Segment Open
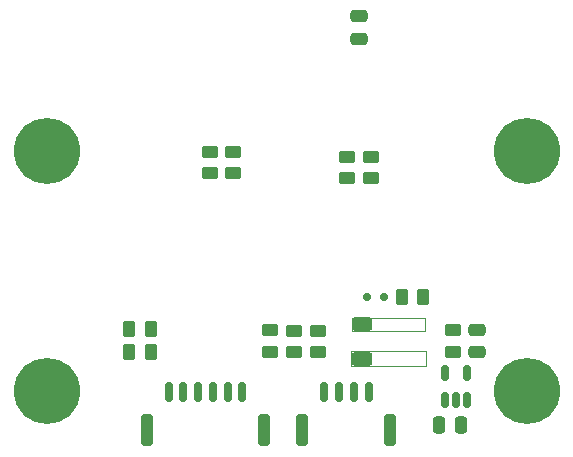
<source format=gbr>
%TF.GenerationSoftware,KiCad,Pcbnew,8.0.4+1*%
%TF.CreationDate,2024-10-18T12:55:20+00:00*%
%TF.ProjectId,TFGPSLITE01,54464750-534c-4495-9445-30312e6b6963,rev?*%
%TF.SameCoordinates,Original*%
%TF.FileFunction,Soldermask,Bot*%
%TF.FilePolarity,Negative*%
%FSLAX46Y46*%
G04 Gerber Fmt 4.6, Leading zero omitted, Abs format (unit mm)*
G04 Created by KiCad (PCBNEW 8.0.4+1) date 2024-10-18 12:55:20*
%MOMM*%
%LPD*%
G01*
G04 APERTURE LIST*
G04 Aperture macros list*
%AMRoundRect*
0 Rectangle with rounded corners*
0 $1 Rounding radius*
0 $2 $3 $4 $5 $6 $7 $8 $9 X,Y pos of 4 corners*
0 Add a 4 corners polygon primitive as box body*
4,1,4,$2,$3,$4,$5,$6,$7,$8,$9,$2,$3,0*
0 Add four circle primitives for the rounded corners*
1,1,$1+$1,$2,$3*
1,1,$1+$1,$4,$5*
1,1,$1+$1,$6,$7*
1,1,$1+$1,$8,$9*
0 Add four rect primitives between the rounded corners*
20,1,$1+$1,$2,$3,$4,$5,0*
20,1,$1+$1,$4,$5,$6,$7,0*
20,1,$1+$1,$6,$7,$8,$9,0*
20,1,$1+$1,$8,$9,$2,$3,0*%
G04 Aperture macros list end*
%ADD10C,0.100000*%
%ADD11C,5.600000*%
%ADD12RoundRect,0.250000X-0.450000X0.262500X-0.450000X-0.262500X0.450000X-0.262500X0.450000X0.262500X0*%
%ADD13RoundRect,0.250000X0.450000X-0.262500X0.450000X0.262500X-0.450000X0.262500X-0.450000X-0.262500X0*%
%ADD14RoundRect,0.250000X0.262500X0.450000X-0.262500X0.450000X-0.262500X-0.450000X0.262500X-0.450000X0*%
%ADD15RoundRect,0.150000X0.150000X-0.512500X0.150000X0.512500X-0.150000X0.512500X-0.150000X-0.512500X0*%
%ADD16RoundRect,0.250000X0.475000X-0.250000X0.475000X0.250000X-0.475000X0.250000X-0.475000X-0.250000X0*%
%ADD17RoundRect,0.250000X-0.262500X-0.450000X0.262500X-0.450000X0.262500X0.450000X-0.262500X0.450000X0*%
%ADD18RoundRect,0.150000X0.150000X0.200000X-0.150000X0.200000X-0.150000X-0.200000X0.150000X-0.200000X0*%
%ADD19RoundRect,0.250000X-0.250000X-0.475000X0.250000X-0.475000X0.250000X0.475000X-0.250000X0.475000X0*%
%ADD20RoundRect,0.150000X0.150000X0.700000X-0.150000X0.700000X-0.150000X-0.700000X0.150000X-0.700000X0*%
%ADD21RoundRect,0.250000X0.250000X1.100000X-0.250000X1.100000X-0.250000X-1.100000X0.250000X-1.100000X0*%
%ADD22RoundRect,0.250000X-0.625000X0.312500X-0.625000X-0.312500X0.625000X-0.312500X0.625000X0.312500X0*%
G04 APERTURE END LIST*
D10*
X141520000Y-113950000D02*
X147720000Y-113950000D01*
X147720000Y-115100000D01*
X141520000Y-115100000D01*
X141520000Y-113950000D01*
X141460000Y-116810000D02*
X147770000Y-116810000D01*
X147770000Y-118050000D01*
X141460000Y-118050000D01*
X141460000Y-116810000D01*
D11*
%TO.C,M4*%
X156340000Y-99840000D03*
%TD*%
%TO.C,M1*%
X115700000Y-99840000D03*
%TD*%
%TO.C,M3*%
X115700000Y-120160000D03*
%TD*%
%TO.C,M2*%
X156340000Y-120160000D03*
%TD*%
D12*
%TO.C,R2*%
X129500000Y-99907500D03*
X129500000Y-101732500D03*
%TD*%
D13*
%TO.C,R9*%
X138690000Y-116892500D03*
X138690000Y-115067500D03*
%TD*%
%TO.C,R6*%
X143130000Y-102142500D03*
X143130000Y-100317500D03*
%TD*%
%TO.C,R5*%
X141100000Y-102132500D03*
X141100000Y-100307500D03*
%TD*%
D12*
%TO.C,R3*%
X131510000Y-99907500D03*
X131510000Y-101732500D03*
%TD*%
D14*
%TO.C,R1*%
X147592500Y-112230000D03*
X145767500Y-112230000D03*
%TD*%
D15*
%TO.C,U1*%
X151302500Y-120922500D03*
X150352500Y-120922500D03*
X149402500Y-120922500D03*
X149402500Y-118647500D03*
X151302500Y-118647500D03*
%TD*%
D16*
%TO.C,C1*%
X142140000Y-90330000D03*
X142140000Y-88430000D03*
%TD*%
D13*
%TO.C,R10*%
X136660000Y-116882500D03*
X136660000Y-115057500D03*
%TD*%
D17*
%TO.C,R7*%
X122667500Y-116870000D03*
X124492500Y-116870000D03*
%TD*%
D12*
%TO.C,R4*%
X134620000Y-115027500D03*
X134620000Y-116852500D03*
%TD*%
D16*
%TO.C,C4*%
X152090000Y-116895000D03*
X152090000Y-114995000D03*
%TD*%
D18*
%TO.C,D1*%
X142857500Y-112180000D03*
X144257500Y-112180000D03*
%TD*%
D19*
%TO.C,C3*%
X148872500Y-123045000D03*
X150772500Y-123045000D03*
%TD*%
D20*
%TO.C,J1*%
X132265000Y-120230000D03*
X131015000Y-120230000D03*
X129765000Y-120230000D03*
X128515000Y-120230000D03*
X127265000Y-120230000D03*
X126015000Y-120230000D03*
D21*
X134115000Y-123430000D03*
X124165000Y-123430000D03*
%TD*%
D17*
%TO.C,R8*%
X122677500Y-114870000D03*
X124502500Y-114870000D03*
%TD*%
D20*
%TO.C,J2*%
X142945000Y-120270000D03*
X141695000Y-120270000D03*
X140445000Y-120270000D03*
X139195000Y-120270000D03*
D21*
X144795000Y-123470000D03*
X137345000Y-123470000D03*
%TD*%
D22*
%TO.C,C2*%
X142400000Y-114507500D03*
X142400000Y-117432500D03*
%TD*%
D13*
%TO.C,R11*%
X150070000Y-116837500D03*
X150070000Y-115012500D03*
%TD*%
M02*

</source>
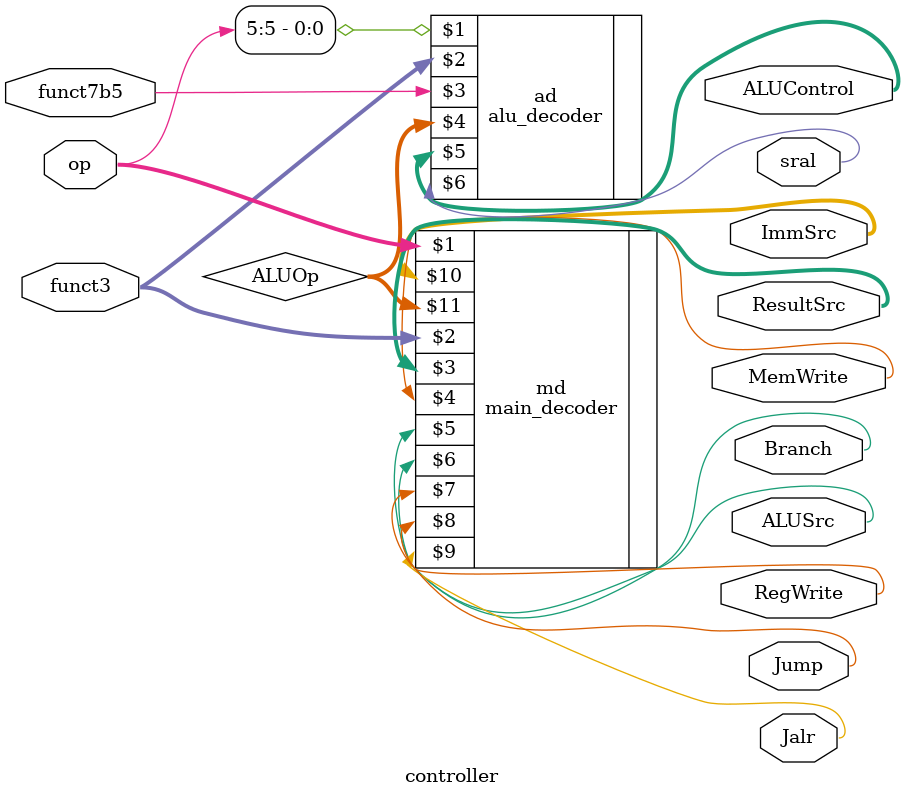
<source format=v>


module controller (
    input [6:0]  op,
    input [2:0]  funct3,
    input        funct7b5,
    output       [1:0] ResultSrc,
    output       MemWrite,
    output       ALUSrc,
    output       RegWrite, Branch, Jump, Jalr, sral,
    output [1:0] ImmSrc,
    output [2:0] ALUControl
);

wire [1:0] ALUOp;

main_decoder    md (op, funct3, ResultSrc, MemWrite, Branch,
                    ALUSrc, RegWrite, Jump, Jalr, ImmSrc, ALUOp);

alu_decoder     ad (op[5], funct3, funct7b5, ALUOp, ALUControl, sral);

endmodule

</source>
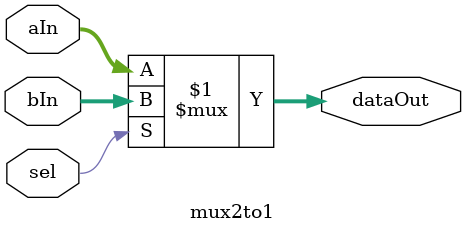
<source format=v>
`timescale 1ns / 1ps

module mux2to1 # (parameter PERM_WIDTH = 8) (aIn, bIn, sel, dataOut);

input 	[PERM_WIDTH-1:0] aIn, bIn; 
input                    sel;
output 	[PERM_WIDTH-1:0] dataOut;

// sel =	1: dataOut = bIn; 
// sel =	0: dataOut = aIn;
assign dataOut = sel ? bIn : aIn; 

endmodule
</source>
Segment Closed
From the line that has "0 Rectangle with rounded corners*" through the line that has "X141520000Y-113950000D01*", copy every line exactly as it appears above, and leave out all others.

- _RESPONSE TO THIS TASK_:
0 Rectangle with rounded corners*
0 $1 Rounding radius*
0 $2 $3 $4 $5 $6 $7 $8 $9 X,Y pos of 4 corners*
0 Add a 4 corners polygon primitive as box body*
4,1,4,$2,$3,$4,$5,$6,$7,$8,$9,$2,$3,0*
0 Add four circle primitives for the rounded corners*
1,1,$1+$1,$2,$3*
1,1,$1+$1,$4,$5*
1,1,$1+$1,$6,$7*
1,1,$1+$1,$8,$9*
0 Add four rect primitives between the rounded corners*
20,1,$1+$1,$2,$3,$4,$5,0*
20,1,$1+$1,$4,$5,$6,$7,0*
20,1,$1+$1,$6,$7,$8,$9,0*
20,1,$1+$1,$8,$9,$2,$3,0*%
G04 Aperture macros list end*
%ADD10C,0.100000*%
%ADD11C,5.600000*%
%ADD12RoundRect,0.250000X-0.450000X0.262500X-0.450000X-0.262500X0.450000X-0.262500X0.450000X0.262500X0*%
%ADD13RoundRect,0.250000X0.450000X-0.262500X0.450000X0.262500X-0.450000X0.262500X-0.450000X-0.262500X0*%
%ADD14RoundRect,0.250000X0.262500X0.450000X-0.262500X0.450000X-0.262500X-0.450000X0.262500X-0.450000X0*%
%ADD15RoundRect,0.150000X0.150000X-0.512500X0.150000X0.512500X-0.150000X0.512500X-0.150000X-0.512500X0*%
%ADD16RoundRect,0.250000X0.475000X-0.250000X0.475000X0.250000X-0.475000X0.250000X-0.475000X-0.250000X0*%
%ADD17RoundRect,0.250000X-0.262500X-0.450000X0.262500X-0.450000X0.262500X0.450000X-0.262500X0.450000X0*%
%ADD18RoundRect,0.150000X0.150000X0.200000X-0.150000X0.200000X-0.150000X-0.200000X0.150000X-0.200000X0*%
%ADD19RoundRect,0.250000X-0.250000X-0.475000X0.250000X-0.475000X0.250000X0.475000X-0.250000X0.475000X0*%
%ADD20RoundRect,0.150000X0.150000X0.700000X-0.150000X0.700000X-0.150000X-0.700000X0.150000X-0.700000X0*%
%ADD21RoundRect,0.250000X0.250000X1.100000X-0.250000X1.100000X-0.250000X-1.100000X0.250000X-1.100000X0*%
%ADD22RoundRect,0.250000X-0.625000X0.312500X-0.625000X-0.312500X0.625000X-0.312500X0.625000X0.312500X0*%
G04 APERTURE END LIST*
D10*
X141520000Y-113950000D02*
X147720000Y-113950000D01*
X147720000Y-115100000D01*
X141520000Y-115100000D01*
X141520000Y-113950000D01*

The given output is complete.